The costliest industry-specific tax break offered is Georgia’s Film Tax Credit, which is designed to attract film production by subsidizing as much as 30 percent of the costs and ranks as the largest tax subsidy of its kind nationally at an annual cost greater than $1 billion. The state also offers major tax breaks targeted to insurance companies, multinational corporations and an array of individual industries. As state leaders commit billions in taxpayer dollars to finance an increasingly expansive ecosystem of tax credits, subsidies and indirect expenditures under the promise of accomplishing specific policy goals, such as job creation, greater transparency is urgently needed to provide a basic level of accountability and help safeguard future resources.
State Plans to Begin Risky Income Tax Shift in 2024
House Bill 1437, signed into law by Gov. Kemp after a final version emerged during the last hours of Sine Die 2022, sets Georgia on course to adopt a flat personal income tax that primarily benefits the state’s highest earners at an annual cost greater than $2 billion when fully implemented.
The flat tax plan requires overall revenue growth of at least three percent—with a 5-year look-back—to proceed without interruption through seven steps to achieve full implementation by 2030. However, forgoing $2 billion in annual personal income tax revenues threatens the long-term stability of Georgia’s revenue system and places a continued burden on the state’s ability to meet the needs of its residents. Already, Georgia ranks No. 48 out of 50 in the amount of general state revenues it raises per person (FY 2019).

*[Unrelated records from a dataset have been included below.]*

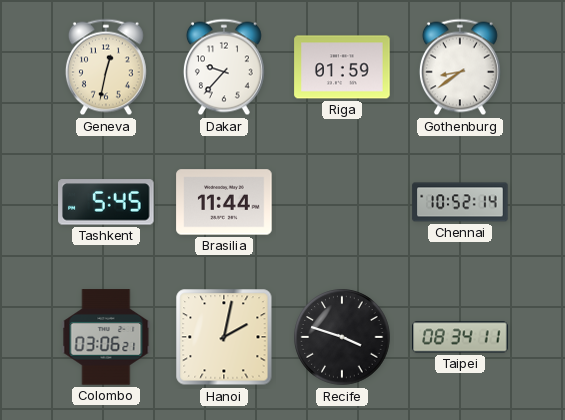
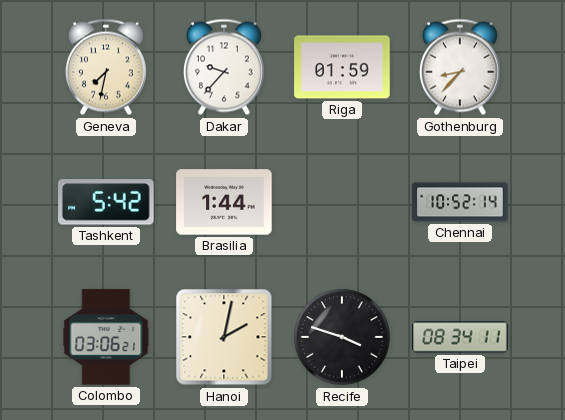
Geneva: 12:32 -> 7:32
Gothenburg: 8:39 -> 8:37
Tashkent: 5:45 -> 5:42
Brasilia: 11:44 -> 1:44
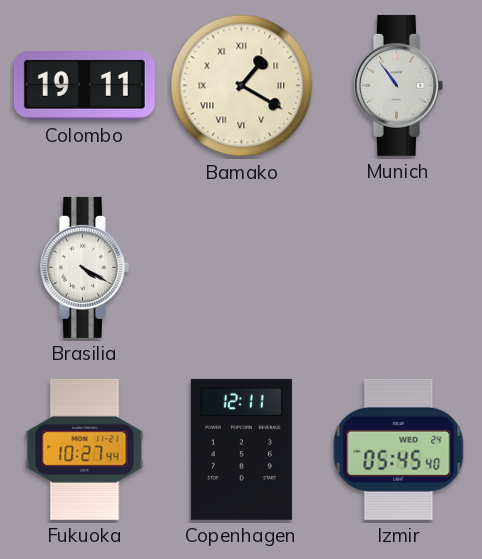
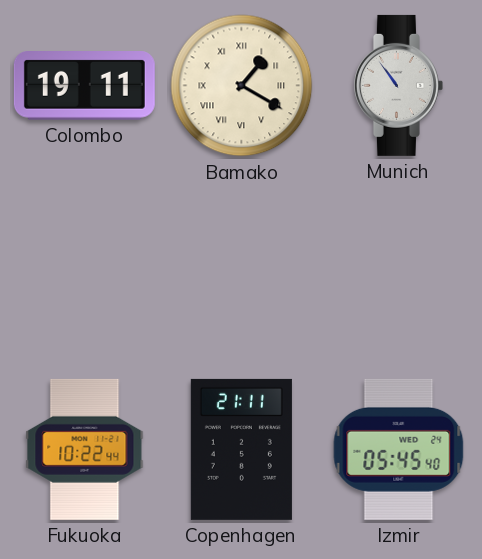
Brasilia: 4:20 -> none
Fukuoka: 10:27 -> 10:22
Copenhagen: 12:11 -> 21:11
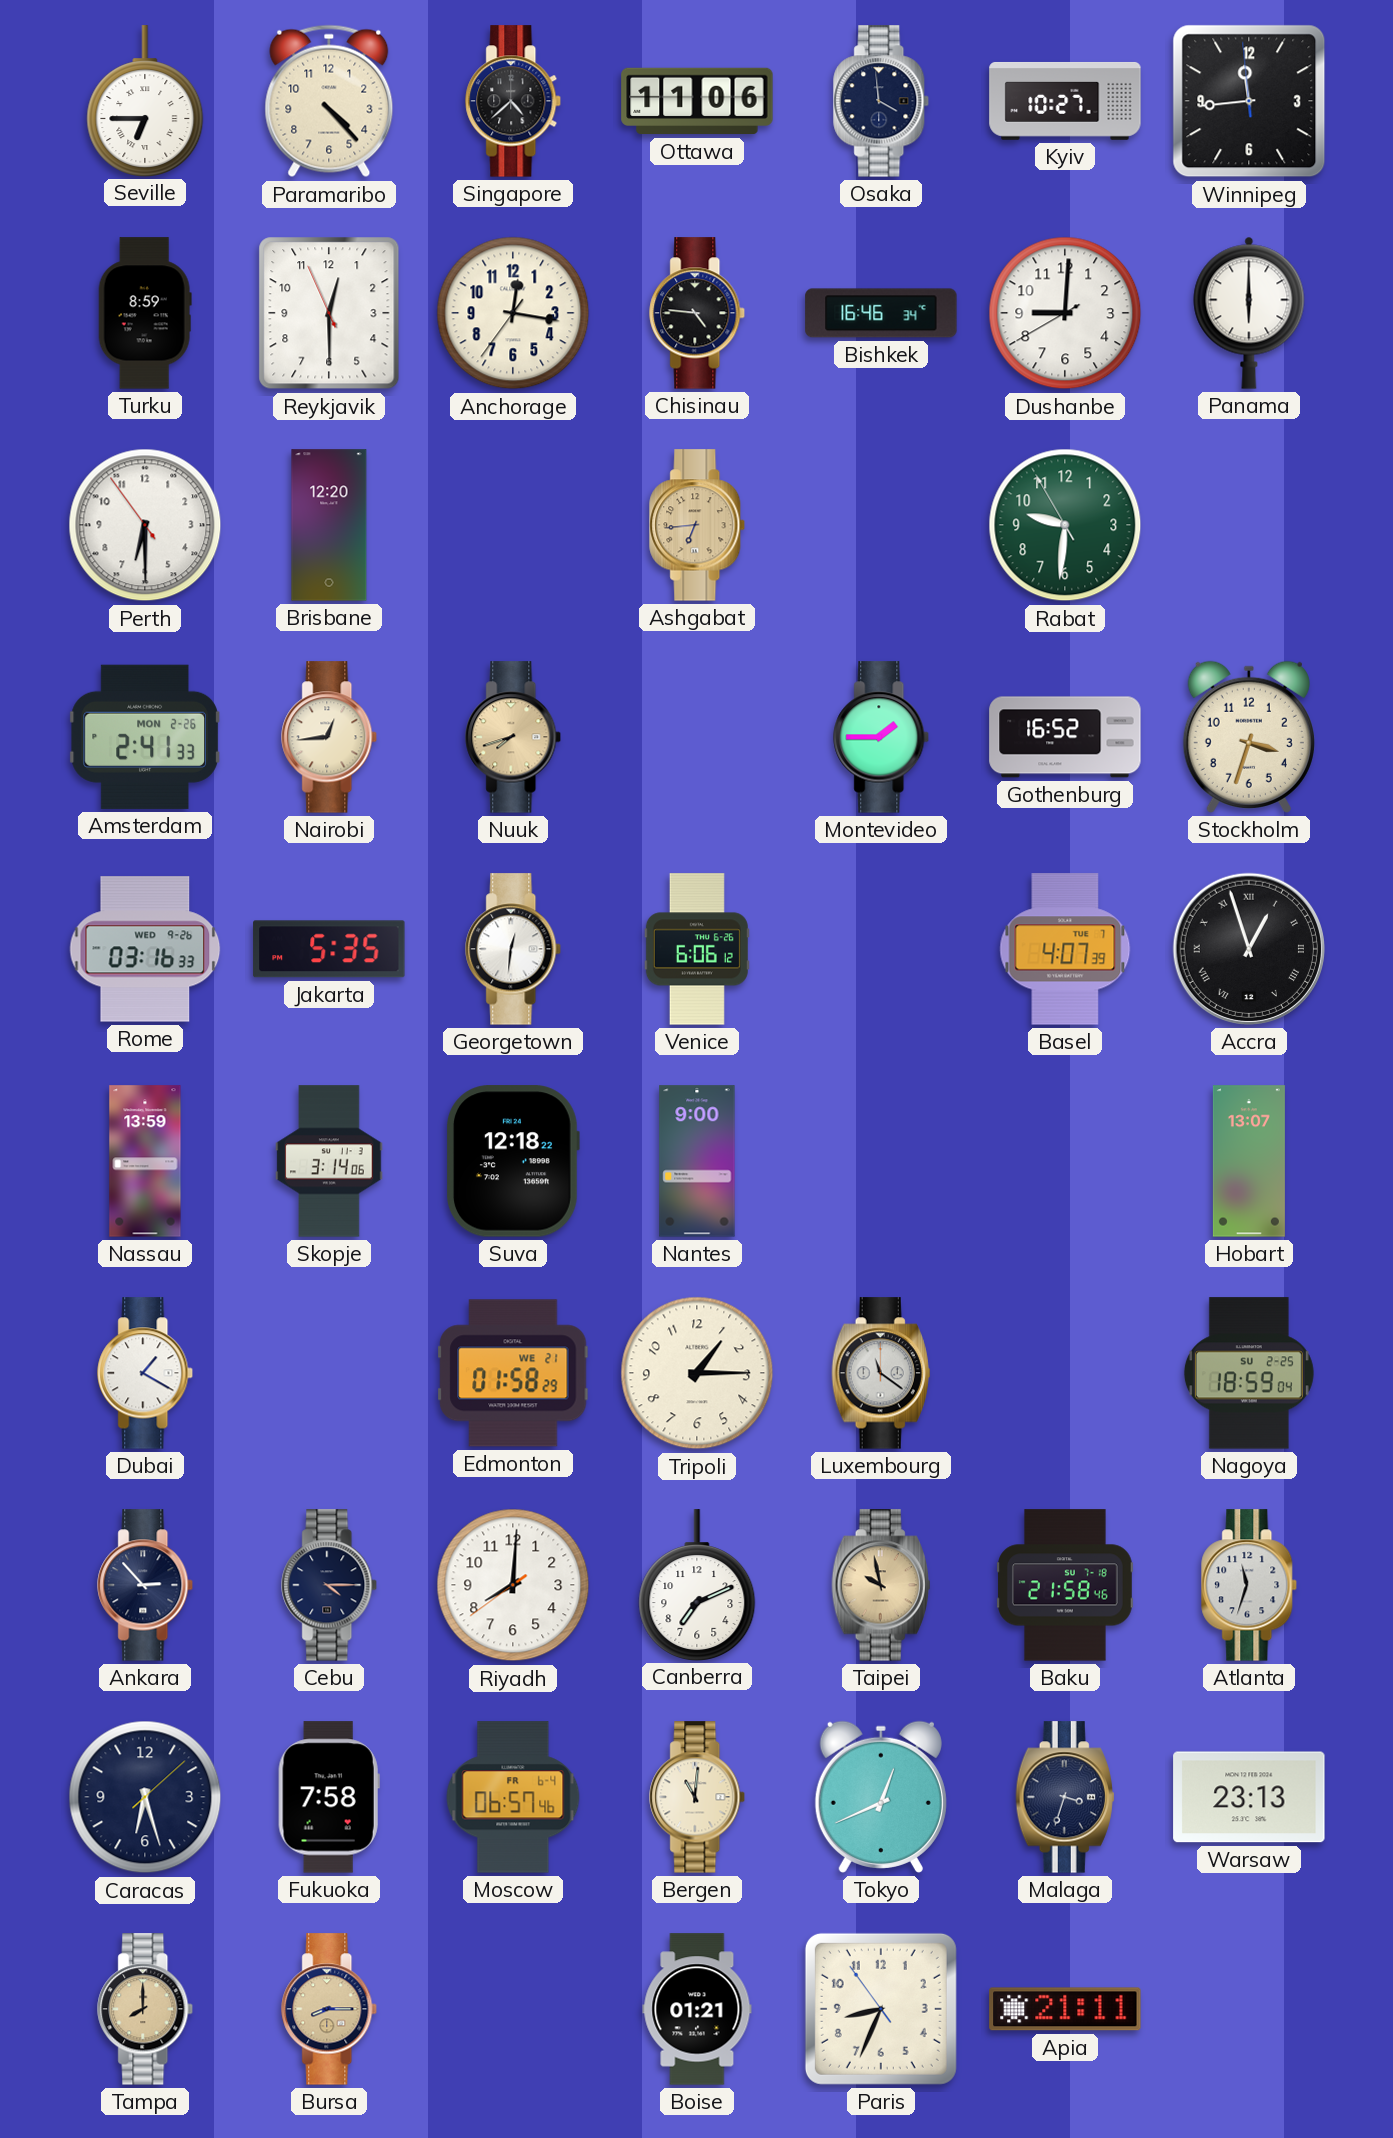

Due in part to policies historic and systemic that have contributed to lower levels of income and wealth for Black Georgians and people of color, these tax changes would worsen racial inequities and expand the racial wealth gap. White Georgians (55 percent of tax filers) would see 66 percent of total benefits, and Asian Georgians (3.2 percent) would gain 4.6 percent of savings, while Black Georgians (32 percent) would see just 22 percent, and Hispanic Georgians (8 percent) benefit from 6 percent of the total tax cuts.
For Georgia families earning the median income or less, these pending tax changes would offer little to lift incomes or meaningfully increase economic opportunity. Rather, the changes may redirect resources from programs and services that could otherwise support working families to instead widen disparities across income, race and ethnicity. Unless further action is taken, the tax changes will become effective beginning on January 1, 2024, and are set to be implemented over a period of at least 7 years. If the state’s revenue estimate does not meet the prescribed benchmarks, the implementation of each prospective tax change would be delayed by one-year.